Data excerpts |
•••••
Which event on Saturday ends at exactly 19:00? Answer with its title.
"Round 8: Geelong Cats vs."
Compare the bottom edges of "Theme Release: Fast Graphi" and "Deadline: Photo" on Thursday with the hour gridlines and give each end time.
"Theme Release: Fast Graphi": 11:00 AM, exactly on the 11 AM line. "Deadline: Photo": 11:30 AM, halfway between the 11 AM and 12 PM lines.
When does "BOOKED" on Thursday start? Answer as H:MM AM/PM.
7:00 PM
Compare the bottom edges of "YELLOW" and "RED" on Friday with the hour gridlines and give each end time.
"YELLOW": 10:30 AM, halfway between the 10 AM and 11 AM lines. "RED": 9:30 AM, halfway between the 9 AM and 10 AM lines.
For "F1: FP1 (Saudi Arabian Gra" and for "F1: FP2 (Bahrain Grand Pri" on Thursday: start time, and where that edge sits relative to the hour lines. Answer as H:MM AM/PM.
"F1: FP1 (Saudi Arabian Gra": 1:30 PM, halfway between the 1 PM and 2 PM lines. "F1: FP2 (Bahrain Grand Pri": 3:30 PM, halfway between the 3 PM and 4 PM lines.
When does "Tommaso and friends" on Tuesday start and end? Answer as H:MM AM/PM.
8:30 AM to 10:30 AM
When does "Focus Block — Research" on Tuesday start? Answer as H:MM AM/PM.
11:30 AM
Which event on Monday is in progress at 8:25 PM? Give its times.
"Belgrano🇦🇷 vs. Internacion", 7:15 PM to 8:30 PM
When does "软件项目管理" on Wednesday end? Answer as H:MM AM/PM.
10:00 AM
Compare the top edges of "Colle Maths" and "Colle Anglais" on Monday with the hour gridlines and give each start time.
•••••
STATED TASK | How many lines of the material above contain the string "Fast"? Reply with the count alone.

FINISHED TASK | 2